#### [EXERCISE DETAILS]
Pictures do not belong in your copy. Repeat all the other data exactly.
Start of DATASET EXCERPTS
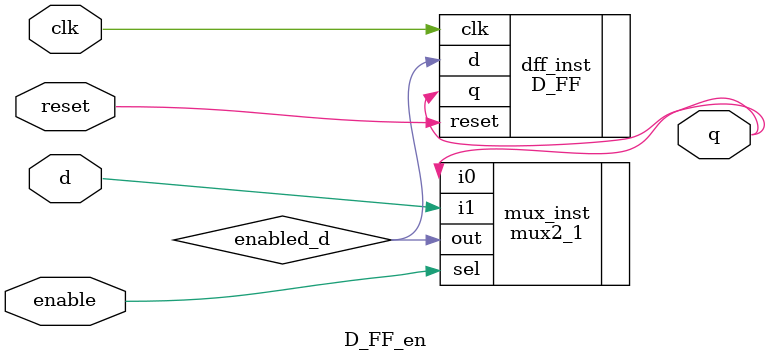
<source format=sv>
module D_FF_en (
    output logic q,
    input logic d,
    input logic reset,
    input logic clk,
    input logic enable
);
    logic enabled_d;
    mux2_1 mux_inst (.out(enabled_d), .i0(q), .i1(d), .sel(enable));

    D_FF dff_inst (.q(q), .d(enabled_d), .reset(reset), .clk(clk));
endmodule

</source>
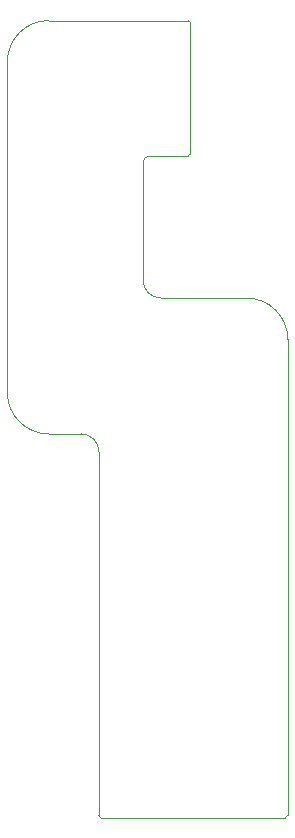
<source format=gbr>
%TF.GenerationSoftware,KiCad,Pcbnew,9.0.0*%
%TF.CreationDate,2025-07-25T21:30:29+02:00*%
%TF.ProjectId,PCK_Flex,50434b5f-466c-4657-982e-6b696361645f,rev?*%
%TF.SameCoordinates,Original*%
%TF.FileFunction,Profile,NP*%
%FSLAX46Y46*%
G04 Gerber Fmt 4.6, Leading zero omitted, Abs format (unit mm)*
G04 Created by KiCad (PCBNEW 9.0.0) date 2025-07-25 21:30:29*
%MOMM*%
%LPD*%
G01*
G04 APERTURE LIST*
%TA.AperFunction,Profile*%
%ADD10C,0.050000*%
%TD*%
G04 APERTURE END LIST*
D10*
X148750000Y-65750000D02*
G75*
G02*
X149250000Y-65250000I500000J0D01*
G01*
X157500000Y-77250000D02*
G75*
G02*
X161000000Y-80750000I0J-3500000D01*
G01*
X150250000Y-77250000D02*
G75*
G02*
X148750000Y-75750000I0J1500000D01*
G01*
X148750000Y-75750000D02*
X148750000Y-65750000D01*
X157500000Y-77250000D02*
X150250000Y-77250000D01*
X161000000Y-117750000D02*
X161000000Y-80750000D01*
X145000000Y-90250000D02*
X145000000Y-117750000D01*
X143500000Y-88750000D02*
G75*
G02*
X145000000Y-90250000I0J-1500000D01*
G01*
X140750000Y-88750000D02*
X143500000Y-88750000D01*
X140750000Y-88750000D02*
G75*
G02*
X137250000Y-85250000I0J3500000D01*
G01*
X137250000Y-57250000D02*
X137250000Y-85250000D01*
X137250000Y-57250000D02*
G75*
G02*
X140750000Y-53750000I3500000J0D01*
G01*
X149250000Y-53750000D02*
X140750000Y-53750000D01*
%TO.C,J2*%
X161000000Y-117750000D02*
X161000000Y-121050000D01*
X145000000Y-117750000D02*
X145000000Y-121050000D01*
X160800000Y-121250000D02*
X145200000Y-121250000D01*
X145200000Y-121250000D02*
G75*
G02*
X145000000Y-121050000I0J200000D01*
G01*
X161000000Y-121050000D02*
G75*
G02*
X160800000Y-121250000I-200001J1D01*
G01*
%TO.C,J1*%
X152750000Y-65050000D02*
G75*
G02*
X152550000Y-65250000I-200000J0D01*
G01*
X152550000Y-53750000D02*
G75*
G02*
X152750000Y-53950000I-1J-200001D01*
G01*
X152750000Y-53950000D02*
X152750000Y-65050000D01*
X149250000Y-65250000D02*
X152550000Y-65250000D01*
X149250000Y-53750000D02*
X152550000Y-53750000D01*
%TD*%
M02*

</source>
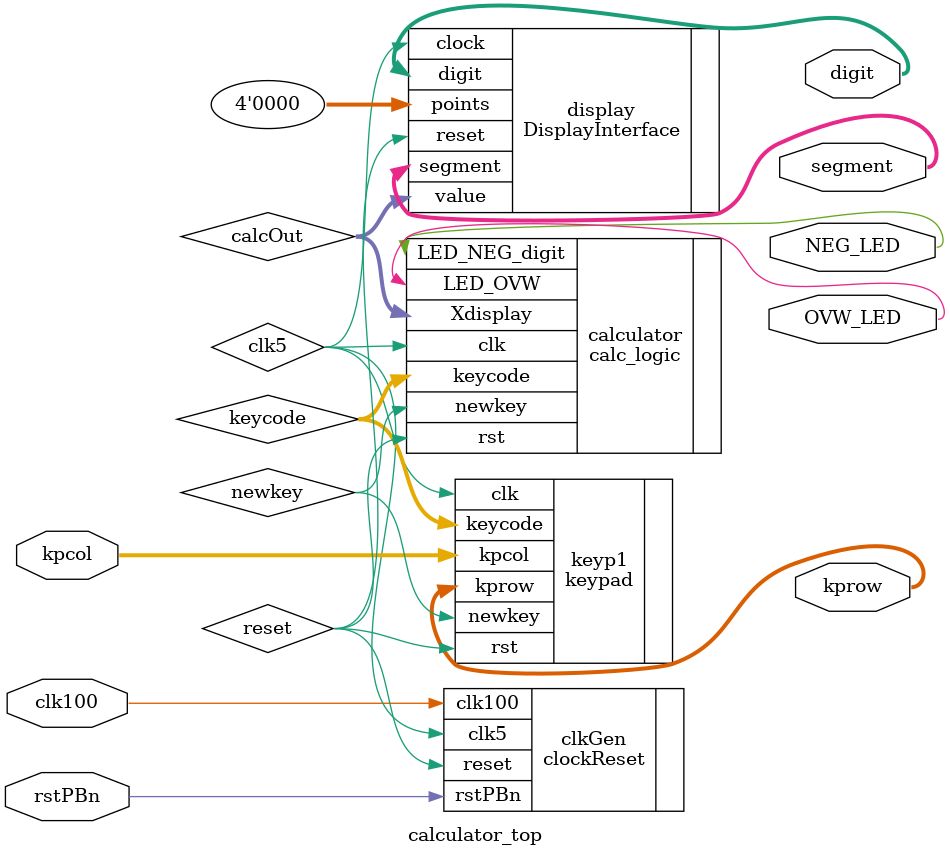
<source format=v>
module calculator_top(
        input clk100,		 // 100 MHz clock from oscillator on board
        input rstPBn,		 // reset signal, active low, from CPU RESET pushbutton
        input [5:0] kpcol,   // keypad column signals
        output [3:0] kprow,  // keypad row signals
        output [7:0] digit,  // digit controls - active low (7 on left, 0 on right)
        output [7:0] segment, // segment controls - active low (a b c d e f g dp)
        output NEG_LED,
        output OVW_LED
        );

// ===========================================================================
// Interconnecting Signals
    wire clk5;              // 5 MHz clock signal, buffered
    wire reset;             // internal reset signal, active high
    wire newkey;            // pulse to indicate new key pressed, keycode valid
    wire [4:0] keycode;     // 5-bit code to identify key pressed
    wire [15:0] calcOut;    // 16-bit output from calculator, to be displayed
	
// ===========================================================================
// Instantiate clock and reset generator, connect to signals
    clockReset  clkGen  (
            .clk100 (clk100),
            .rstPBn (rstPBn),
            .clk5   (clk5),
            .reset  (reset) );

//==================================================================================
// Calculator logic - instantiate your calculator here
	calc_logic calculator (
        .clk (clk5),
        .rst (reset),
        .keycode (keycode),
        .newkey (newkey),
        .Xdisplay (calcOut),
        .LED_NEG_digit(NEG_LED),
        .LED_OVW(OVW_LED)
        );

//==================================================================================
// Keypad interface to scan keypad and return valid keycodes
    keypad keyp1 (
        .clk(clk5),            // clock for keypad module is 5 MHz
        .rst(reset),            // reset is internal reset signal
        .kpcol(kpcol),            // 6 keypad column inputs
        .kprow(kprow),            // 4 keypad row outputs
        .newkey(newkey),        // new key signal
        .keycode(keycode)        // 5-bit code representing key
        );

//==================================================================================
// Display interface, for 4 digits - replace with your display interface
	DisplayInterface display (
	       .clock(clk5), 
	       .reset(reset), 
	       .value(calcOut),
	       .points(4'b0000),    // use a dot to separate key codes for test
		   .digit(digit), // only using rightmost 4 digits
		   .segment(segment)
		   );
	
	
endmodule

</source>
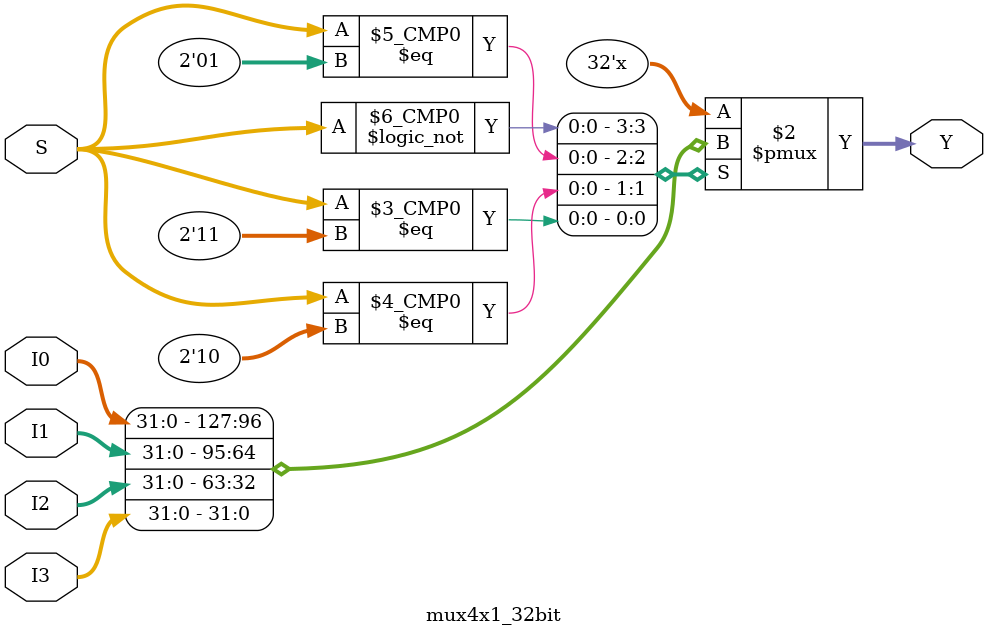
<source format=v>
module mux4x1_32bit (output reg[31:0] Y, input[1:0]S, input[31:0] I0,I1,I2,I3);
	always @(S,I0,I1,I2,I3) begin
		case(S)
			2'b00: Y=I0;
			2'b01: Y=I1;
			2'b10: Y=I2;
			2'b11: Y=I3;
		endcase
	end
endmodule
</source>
End of DATASET EXCERPTS
#### [RESULT]
<source format=sv>
module D_FF_en (
    output logic q,
    input logic d,
    input logic reset,
    input logic clk,
    input logic enable
);
    logic enabled_d;
    mux2_1 mux_inst (.out(enabled_d), .i0(q), .i1(d), .sel(enable));

    D_FF dff_inst (.q(q), .d(enabled_d), .reset(reset), .clk(clk));
endmodule

</source>
<source format=gbr>
%TF.GenerationSoftware,KiCad,Pcbnew,9.0.0*%
%TF.CreationDate,2025-07-25T21:30:29+02:00*%
%TF.ProjectId,PCK_Flex,50434b5f-466c-4657-982e-6b696361645f,rev?*%
%TF.SameCoordinates,Original*%
%TF.FileFunction,Profile,NP*%
%FSLAX46Y46*%
G04 Gerber Fmt 4.6, Leading zero omitted, Abs format (unit mm)*
G04 Created by KiCad (PCBNEW 9.0.0) date 2025-07-25 21:30:29*
%MOMM*%
%LPD*%
G01*
G04 APERTURE LIST*
%TA.AperFunction,Profile*%
%ADD10C,0.050000*%
%TD*%
G04 APERTURE END LIST*
D10*
X148750000Y-65750000D02*
G75*
G02*
X149250000Y-65250000I500000J0D01*
G01*
X157500000Y-77250000D02*
G75*
G02*
X161000000Y-80750000I0J-3500000D01*
G01*
X150250000Y-77250000D02*
G75*
G02*
X148750000Y-75750000I0J1500000D01*
G01*
X148750000Y-75750000D02*
X148750000Y-65750000D01*
X157500000Y-77250000D02*
X150250000Y-77250000D01*
X161000000Y-117750000D02*
X161000000Y-80750000D01*
X145000000Y-90250000D02*
X145000000Y-117750000D01*
X143500000Y-88750000D02*
G75*
G02*
X145000000Y-90250000I0J-1500000D01*
G01*
X140750000Y-88750000D02*
X143500000Y-88750000D01*
X140750000Y-88750000D02*
G75*
G02*
X137250000Y-85250000I0J3500000D01*
G01*
X137250000Y-57250000D02*
X137250000Y-85250000D01*
X137250000Y-57250000D02*
G75*
G02*
X140750000Y-53750000I3500000J0D01*
G01*
X149250000Y-53750000D02*
X140750000Y-53750000D01*
%TO.C,J2*%
X161000000Y-117750000D02*
X161000000Y-121050000D01*
X145000000Y-117750000D02*
X145000000Y-121050000D01*
X160800000Y-121250000D02*
X145200000Y-121250000D01*
X145200000Y-121250000D02*
G75*
G02*
X145000000Y-121050000I0J200000D01*
G01*
X161000000Y-121050000D02*
G75*
G02*
X160800000Y-121250000I-200001J1D01*
G01*
%TO.C,J1*%
X152750000Y-65050000D02*
G75*
G02*
X152550000Y-65250000I-200000J0D01*
G01*
X152550000Y-53750000D02*
G75*
G02*
X152750000Y-53950000I-1J-200001D01*
G01*
X152750000Y-53950000D02*
X152750000Y-65050000D01*
X149250000Y-65250000D02*
X152550000Y-65250000D01*
X149250000Y-53750000D02*
X152550000Y-53750000D01*
%TD*%
M02*

</source>
<source format=v>
module calculator_top(
        input clk100,		 // 100 MHz clock from oscillator on board
        input rstPBn,		 // reset signal, active low, from CPU RESET pushbutton
        input [5:0] kpcol,   // keypad column signals
        output [3:0] kprow,  // keypad row signals
        output [7:0] digit,  // digit controls - active low (7 on left, 0 on right)
        output [7:0] segment, // segment controls - active low (a b c d e f g dp)
        output NEG_LED,
        output OVW_LED
        );

// ===========================================================================
// Interconnecting Signals
    wire clk5;              // 5 MHz clock signal, buffered
    wire reset;             // internal reset signal, active high
    wire newkey;            // pulse to indicate new key pressed, keycode valid
    wire [4:0] keycode;     // 5-bit code to identify key pressed
    wire [15:0] calcOut;    // 16-bit output from calculator, to be displayed
	
// ===========================================================================
// Instantiate clock and reset generator, connect to signals
    clockReset  clkGen  (
            .clk100 (clk100),
            .rstPBn (rstPBn),
            .clk5   (clk5),
            .reset  (reset) );

//==================================================================================
// Calculator logic - instantiate your calculator here
	calc_logic calculator (
        .clk (clk5),
        .rst (reset),
        .keycode (keycode),
        .newkey (newkey),
        .Xdisplay (calcOut),
        .LED_NEG_digit(NEG_LED),
        .LED_OVW(OVW_LED)
        );

//==================================================================================
// Keypad interface to scan keypad and return valid keycodes
    keypad keyp1 (
        .clk(clk5),            // clock for keypad module is 5 MHz
        .rst(reset),            // reset is internal reset signal
        .kpcol(kpcol),            // 6 keypad column inputs
        .kprow(kprow),            // 4 keypad row outputs
        .newkey(newkey),        // new key signal
        .keycode(keycode)        // 5-bit code representing key
        );

//==================================================================================
// Display interface, for 4 digits - replace with your display interface
	DisplayInterface display (
	       .clock(clk5), 
	       .reset(reset), 
	       .value(calcOut),
	       .points(4'b0000),    // use a dot to separate key codes for test
		   .digit(digit), // only using rightmost 4 digits
		   .segment(segment)
		   );
	
	
endmodule

</source>
<source format=v>
module mux4x1_32bit (output reg[31:0] Y, input[1:0]S, input[31:0] I0,I1,I2,I3);
	always @(S,I0,I1,I2,I3) begin
		case(S)
			2'b00: Y=I0;
			2'b01: Y=I1;
			2'b10: Y=I2;
			2'b11: Y=I3;
		endcase
	end
endmodule
</source>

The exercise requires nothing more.